[Saved entries]
============================================================

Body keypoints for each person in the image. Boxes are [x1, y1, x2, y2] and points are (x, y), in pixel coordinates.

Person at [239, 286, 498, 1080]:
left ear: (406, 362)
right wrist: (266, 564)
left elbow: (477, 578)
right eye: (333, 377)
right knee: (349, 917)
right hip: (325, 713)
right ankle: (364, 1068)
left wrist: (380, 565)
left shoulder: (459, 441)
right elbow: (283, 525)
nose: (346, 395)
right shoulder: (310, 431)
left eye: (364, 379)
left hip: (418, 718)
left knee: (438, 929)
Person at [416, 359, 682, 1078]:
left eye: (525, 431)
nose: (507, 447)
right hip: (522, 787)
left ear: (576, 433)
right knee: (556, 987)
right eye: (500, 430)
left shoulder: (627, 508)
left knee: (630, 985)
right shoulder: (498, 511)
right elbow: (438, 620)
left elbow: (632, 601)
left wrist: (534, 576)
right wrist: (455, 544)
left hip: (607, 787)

============================================================

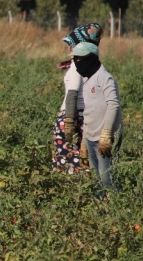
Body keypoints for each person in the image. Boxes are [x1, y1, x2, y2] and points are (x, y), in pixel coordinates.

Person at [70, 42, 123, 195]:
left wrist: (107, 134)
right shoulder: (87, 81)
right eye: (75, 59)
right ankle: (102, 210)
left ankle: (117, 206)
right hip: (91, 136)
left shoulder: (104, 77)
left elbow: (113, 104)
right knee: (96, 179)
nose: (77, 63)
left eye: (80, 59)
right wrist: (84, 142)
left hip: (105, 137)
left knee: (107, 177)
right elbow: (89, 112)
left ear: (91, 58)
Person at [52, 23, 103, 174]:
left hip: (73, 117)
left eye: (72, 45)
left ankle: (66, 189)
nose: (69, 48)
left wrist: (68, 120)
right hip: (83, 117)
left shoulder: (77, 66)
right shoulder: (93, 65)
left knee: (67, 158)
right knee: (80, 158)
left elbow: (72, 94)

============================================================

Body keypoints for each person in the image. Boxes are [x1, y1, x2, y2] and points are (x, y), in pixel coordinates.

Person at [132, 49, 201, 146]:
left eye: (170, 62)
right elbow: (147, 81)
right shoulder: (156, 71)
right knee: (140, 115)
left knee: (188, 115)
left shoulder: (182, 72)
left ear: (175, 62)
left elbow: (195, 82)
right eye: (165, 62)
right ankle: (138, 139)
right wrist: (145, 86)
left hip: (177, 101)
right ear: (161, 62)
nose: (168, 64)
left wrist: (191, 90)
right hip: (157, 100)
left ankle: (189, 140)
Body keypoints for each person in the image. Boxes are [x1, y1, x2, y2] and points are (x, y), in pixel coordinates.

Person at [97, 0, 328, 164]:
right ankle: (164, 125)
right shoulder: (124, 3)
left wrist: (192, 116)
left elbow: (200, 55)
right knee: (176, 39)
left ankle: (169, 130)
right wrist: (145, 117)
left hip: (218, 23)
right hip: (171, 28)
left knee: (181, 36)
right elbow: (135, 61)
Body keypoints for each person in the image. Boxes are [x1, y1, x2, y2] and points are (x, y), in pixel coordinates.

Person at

============================================================

• **Task to complete**:
For each line above that contains the word "ankle", copy that line.

• **Expected output**:
right ankle: (364, 1068)
right ankle: (102, 210)
left ankle: (117, 206)
left ankle: (66, 189)
right ankle: (138, 139)
left ankle: (189, 140)
right ankle: (164, 125)
left ankle: (169, 130)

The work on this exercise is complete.